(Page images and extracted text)
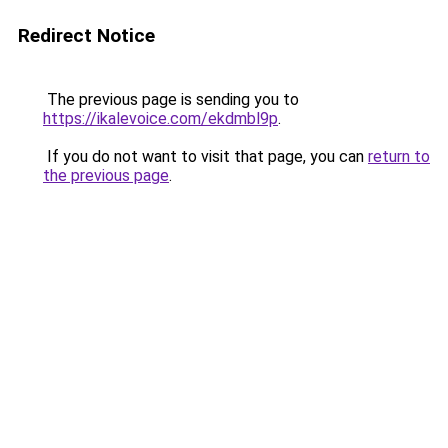
Redirect Notice
The previous page is sending you to
https://ikalevoice.com/ekdmbl9p
.
If you do not want to visit that page, you can
return to
the previous page
.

### YOUR TASK
Arrange the extracted text from all the records as a Markdown table with the columns Row and Line, numbering each line and skipping blank ones. Include only the extracted text, not the images.

### OUTPUT BELOW
| Row | Line |
|---|---|
| 1 | Redirect Notice |
| 2 | The previous page is sending you to |
| 3 | https://ikalevoice.com/ekdmbl9p |
| 4 | . |
| 5 | If you do not want to visit that page, you can |
| 6 | return to |
| 7 | the previous page |
| 8 | . |